Thermal shock synthesis (TSS) is a method in which materials are synthesized via rapid, high-temperature heating. In the TSS process, temperatures as high as 3000 K are applied for a duration of just seconds or milliseconds, followed by rapid cooling (a TSS image shown in Fig. 1). In this regard, TSS is distinct from conventional high-temperature syntheses that feature slow and near-equilibrium heating at limited temperature ranges (e.g., 1500 K for furnace heating) for extended periods of time (typically hours) and generally slow heating and cooling (~10 K/min).

TSS utilizes high temperature to drive reactions at extreme and non-equilibrium conditions. Additionally, the use of the ultra-high temperature can dramatically increase reaction rates for rapid material production. As a result of these characteristics, TSS is particularly applicable for the discovery of new reactions and materials and enabling rapid manufacturing.

== Realization ==

The TSS method was invented by Dr. Liangbing Hu and his team at the University of Maryland, College Park. The technology is also patented. The TSS was first realized by Joule heating of carbon materials to a high temperature and rapidly quenched with a short duration, which are controlled by electric power with a high temporal resolution. The essence of TSS is the ability to precisely control the high temperature to ensure rapid "shock" heating. Generally, the temperature, duration, and ramping rate can be independently controlled for specific heating requirements.

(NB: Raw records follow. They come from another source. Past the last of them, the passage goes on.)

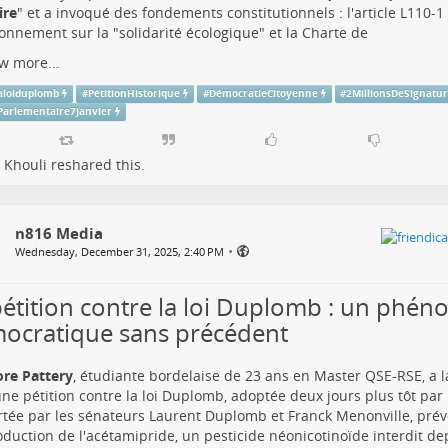
ire
" et a invoqué des fondements constitutionnels : l'article L110-
ronnement sur la "solidarité écologique" et la Charte de
w more...
aloiduplomb
#
PétitionHistorique
#
DémocratieCitoyenne
#
2MillionsDeSignatu
Parlementaire7Janvier
 Khouli
reshared this.
n816 Media
•
Wednesday, December 31, 2025, 2:40 PM
pétition contre la loi Duplomb : un phé
ocratique sans précédent
re Pattery
, étudiante bordelaise de 23 ans en Master QSE-RSE, a la
ne pétition contre la loi Duplomb, adoptée deux jours plus tôt par 
ortée par les sénateurs Laurent Duplomb et Franck Menonville, prévo
oduction de l'acétamipride, un pesticide néonicotinoïde interdit d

Since high-temperature heating is ubiquitously used for reactions and materials synthesis, innovative TSS processes have been discovered and demonstrated, including microwave, laser, rapid radiative heating, and discharge flash heating, enabling synthesis of diverse emerging materials, such as single atom and alloyed catalysts, high entropy alloy nanoparticles, nanoscale composites, battery cathodes and anodes, and high-quality graphene, etc.